[[ STUDY MATERIAL, beginning ]]

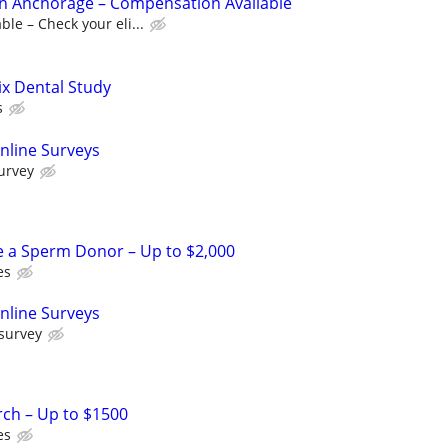
s in Anchorage – Compensation Available
le – Check your eli...
ix Dental Study
s
nline Surveys
urvey
e a Sperm Donor – Up to $2,000
es
nline Surveys
 survey
rch – Up to $1500
es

[[ STUDY MATERIAL, end ]]

[WORK REQUIRED] Set down every line of text from the material above word for word, leaving the pictures out of your answer.

[RESPONSE TO THE TASK]
s in Anchorage – Compensation Available
le – Check your eli...
ix Dental Study
s
nline Surveys
urvey
e a Sperm Donor – Up to $2,000
es
nline Surveys
 survey
rch – Up to $1500
es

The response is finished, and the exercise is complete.